━━ DATASET EXTRACT ━━

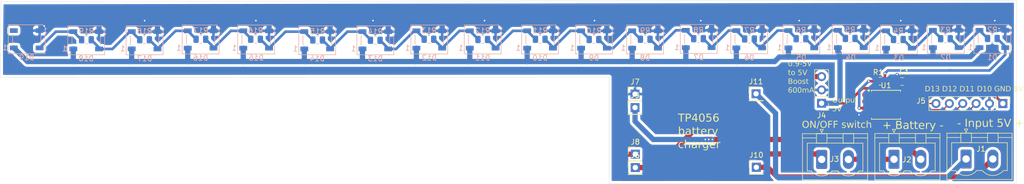
<source format=kicad_pcb>
(kicad_pcb
	(version 20240108)
	(generator "pcbnew")
	(generator_version "8.0")
	(general
		(thickness 1.6)
		(legacy_teardrops no)
	)
	(paper "A4")
	(layers
		(0 "F.Cu" signal)
		(31 "B.Cu" signal)
		(32 "B.Adhes" user "B.Adhesive")
		(33 "F.Adhes" user "F.Adhesive")
		(34 "B.Paste" user)
		(35 "F.Paste" user)
		(36 "B.SilkS" user "B.Silkscreen")
		(37 "F.SilkS" user "F.Silkscreen")
		(38 "B.Mask" user)
		(39 "F.Mask" user)
		(40 "Dwgs.User" user "User.Drawings")
		(41 "Cmts.User" user "User.Comments")
		(42 "Eco1.User" user "User.Eco1")
		(43 "Eco2.User" user "User.Eco2")
		(44 "Edge.Cuts" user)
		(45 "Margin" user)
		(46 "B.CrtYd" user "B.Courtyard")
		(47 "F.CrtYd" user "F.Courtyard")
		(48 "B.Fab" user)
		(49 "F.Fab" user)
		(50 "User.1" user)
		(51 "User.2" user)
		(52 "User.3" user)
		(53 "User.4" user)
		(54 "User.5" user)
		(55 "User.6" user)
		(56 "User.7" user)
		(57 "User.8" user)
		(58 "User.9" user)
	)
	(setup
		(pad_to_mask_clearance 0)
		(allow_soldermask_bridges_in_footprints no)
		(pcbplotparams
			(layerselection 0x00010fc_ffffffff)
			(plot_on_all_layers_selection 0x0000000_00000000)
			(disableapertmacros no)
			(usegerberextensions no)
			(usegerberattributes yes)
			(usegerberadvancedattributes yes)
			(creategerberjobfile yes)
			(dashed_line_dash_ratio 12.000000)
			(dashed_line_gap_ratio 3.000000)
			(svgprecision 4)
			(plotframeref no)
			(viasonmask no)
			(mode 1)
			(useauxorigin no)
			(hpglpennumber 1)
			(hpglpenspeed 20)
			(hpglpendiameter 15.000000)
			(pdf_front_fp_property_popups yes)
			(pdf_back_fp_property_popups yes)
			(dxfpolygonmode yes)
			(dxfimperialunits yes)
			(dxfusepcbnewfont yes)
			(psnegative no)
			(psa4output no)
			(plotreference yes)
			(plotvalue yes)
			(plotfptext yes)
			(plotinvisibletext no)
			(sketchpadsonfab no)
			(subtractmaskfromsilk no)
			(outputformat 1)
			(mirror no)
			(drillshape 0)
			(scaleselection 1)
			(outputdirectory "")
		)
	)
	(net 0 "")
	(net 1 "GND")
	(net 2 "5V")
	(net 3 "Net-(D1-DIN)")
	(net 4 "Net-(D1-DOUT)")
	(net 5 "Net-(D2-DOUT)")
	(net 6 "Net-(D3-DOUT)")
	(net 7 "Net-(D4-DOUT)")
	(net 8 "Net-(D5-DOUT)")
	(net 9 "Net-(D6-DOUT)")
	(net 10 "7-8")
	(net 11 "Net-(D8-DOUT)")
	(net 12 "Net-(D10-DIN)")
	(net 13 "Net-(D10-DOUT)")
	(net 14 "Net-(D11-DOUT)")
	(net 15 "Net-(D12-DOUT)")
	(net 16 "Net-(D13-DOUT)")
	(net 17 "Net-(D14-DOUT)")
	(net 18 "15-16")
	(net 19 "Net-(D16-DOUT)")
	(net 20 "Net-(D17-DOUT)")
	(net 21 "Net-(D18-DOUT)")
	(net 22 "unconnected-(D19-DOUT-Pad2)")
	(net 23 "WS2812b")
	(net 24 "D11")
	(net 25 "Reset")
	(net 26 "D13")
	(net 27 "D12")
	(net 28 "unconnected-(U1-XTAL1{slash}PB3-Pad2)")
	(net 29 "Net-(J1-Pin_2)")
	(net 30 "Net-(J1-Pin_1)")
	(net 31 "Batt-")
	(net 32 "Net-(J2-Pin_1)")
	(net 33 "Net-(J3-Pin_1)")
	(net 34 "VCC-batt")
	(footprint "Package_SO:SOIC-8W_5.3x5.3mm_P1.27mm" (layer "F.Cu") (at 237.45 112.945))
	(footprint "Connector_PinHeader_2.54mm:PinHeader_1x01_P2.54mm_Vertical" (layer "F.Cu") (at 212.8 124.85))
	(footprint "Connector_Phoenix_MSTB:PhoenixContact_MSTBVA_2,5_2-G-5,08_1x02_P5.08mm_Vertical" (layer "F.Cu") (at 238.96 123.3225))
	(footprint "Connector_PinHeader_2.54mm:PinHeader_1x01_P2.54mm_Vertical" (layer "F.Cu") (at 212.75 110.85))
	(footprint "Capacitor_SMD:C_0805_2012Metric" (layer "F.Cu") (at 240.5 108.5 180))
	(footprint "Connector_PinHeader_2.54mm:PinHeader_1x06_P2.54mm_Vertical" (layer "F.Cu") (at 259.64 112.7 -90))
	(footprint "Connector_PinHeader_2.54mm:PinHeader_1x03_P2.54mm_Vertical" (layer "F.Cu") (at 225.2 112.65 180))
	(footprint "Connector_PinHeader_2.54mm:PinHeader_1x01_P2.54mm_Vertical" (layer "F.Cu") (at 189.75 110.9))
	(footprint "Connector_Phoenix_MSTB:PhoenixContact_MSTBVA_2,5_2-G-5,08_1x02_P5.08mm_Vertical" (layer "F.Cu") (at 225.22 123.35))
	(footprint "Connector_Phoenix_MSTB:PhoenixContact_MSTBVA_2,5_2-G-5,08_1x02_P5.08mm_Vertical" (layer "F.Cu") (at 252.66 123.2725))
	(footprint "Connector_PinHeader_2.54mm:PinHeader_1x01_P2.54mm_Vertical" (layer "F.Cu") (at 189.8 124.9))
	(footprint "Connector_PinHeader_2.54mm:PinHeader_1x01_P2.54mm_Vertical" (layer "F.Cu") (at 189.75 113.475))
	(footprint "Resistor_SMD:R_0805_2012Metric" (layer "F.Cu") (at 236.3125 108.45))
	(footprint "Connector_PinHeader_2.54mm:PinHeader_1x01_P2.54mm_Vertical" (layer "F.Cu") (at 189.8 122.35))
	(footprint "LED_SMD:LED_WS2812B_PLCC4_5.0x5.0mm_P3.2mm" (layer "B.Cu") (at 221.35 100.45))
	(footprint "Resistor_SMD:R_0805_2012Metric" (layer "B.Cu") (at 191.6875 100.45 180))
	(footprint "LED_SMD:LED_WS2812B_PLCC4_5.0x5.0mm_P3.2mm" (layer "B.Cu") (at 239.9 100.5))
	(footprint "LED_SMD:LED_WS2812B_PLCC4_5.0x5.0mm_P3.2mm" (layer "B.Cu") (at 248.8 100.4))
	(footprint "LED_SMD:LED_WS2812B_PLCC4_5.0x5.0mm_P3.2mm" (layer "B.Cu") (at 191.65 100.5))
	(footprint "Resistor_SMD:R_0805_2012Metric" (layer "B.Cu") (at 85.5 100.55 180))
	(footprint "Resistor_SMD:R_0805_2012Metric" (layer "B.Cu") (at 150.5875 100.45 180))
	(footprint "LED_SMD:LED_WS2812B_PLCC4_5.0x5.0mm_P3.2mm" (layer "B.Cu") (at 96.55 100.65))
	(footprint "Resistor_SMD:R_0805_2012Metric" (layer "B.Cu") (at 230.6375 100.3 180))
	(footprint "Resistor_SMD:R_0805_2012Metric" (layer "B.Cu") (at 140.3875 100.65 180))
	(footprint "LED_SMD:LED_WS2812B_PLCC4_5.0x5.0mm_P3.2mm" (layer "B.Cu") (at 129.35 100.65))
	(footprint "LED_SMD:LED_WS2812B_PLCC4_5.0x5.0mm_P3.2mm" (layer "B.Cu") (at 257.65 100.4))
	(footprint "LED_SMD:LED_WS2812B_PLCC4_5.0x5.0mm_P3.2mm" (layer "B.Cu") (at 85.45 100.65))
	(footprint "Resistor_SMD:R_0805_2012Metric" (layer "B.Cu") (at 257.65 100.3 180))
	(footprint "Resistor_SMD:R_0805_2012Metric" (layer "B.Cu") (at 107.25 100.45 180))
	(footprint "LED_SMD:LED_WS2812B_PLCC4_5.0x5.0mm_P3.2mm" (layer "B.Cu") (at 74.15 100.45))
	(footprint "Resistor_SMD:R_0805_2012Metric" (layer "B.Cu") (at 160.8125 100.5 180))
	(footprint "Resistor_SMD:R_0805_2012Metric" (layer "B.Cu") (at 96.55 100.55 180))
	(footprint "Resistor_SMD:R_0805_2012Metric" (layer "B.Cu") (at 181.95 100.5 180))
	(footprint "LED_SMD:LED_WS2812B_PLCC4_5.0x5.0mm_P3.2mm" (layer "B.Cu") (at 171.7 100.5))
	(footprint "Resistor_SMD:R_0805_2012Metric" (layer "B.Cu") (at 117.6375 100.45 180))
	(footprint "LED_SMD:LED_WS2812B_PLCC4_5.0x5.0mm_P3.2mm"
		(layer "B.Cu")
		(uuid "99349d1f-e4e6-492d-b136-d460c8a88878")
		(at 150.65 100.5)
		(descr "5.0mm x 5.0mm Addressable RGB LED NeoPixel, https://cdn-shop.adafruit.com/datasheets/WS2812B.pdf")
		(tags "LED RGB NeoPixel PLCC-4 5050")
		(property "Reference" "D12"
			(at 0 3.5 360)
			(layer "B.SilkS")
			(uuid "c18995ea-5e8f-4515-919f-d3c662dca3f5")
			(effects
				(font
					(size 1 1)
					(thickness 0.15)
				)
				(justify mirror)
			)
		)
		(property "Value" "WS2812B"
			(at 0 -4 360)
			(layer "B.Fab")
			(uuid "c2b5066c-2407-4f09-9ce9-a67692c6c75b")
			(effects
				(font
					(size 1 1)
					(th
... [387887 chars truncated]
</source>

━━━

▸ EXERCISE INSTRUCTIONS: Find the lines above that hold "Silkscreen", then copy each of them.

▸ ANSWER BOX:
		(36 "B.SilkS" user "B.Silkscreen")
		(37 "F.SilkS" user "F.Silkscreen")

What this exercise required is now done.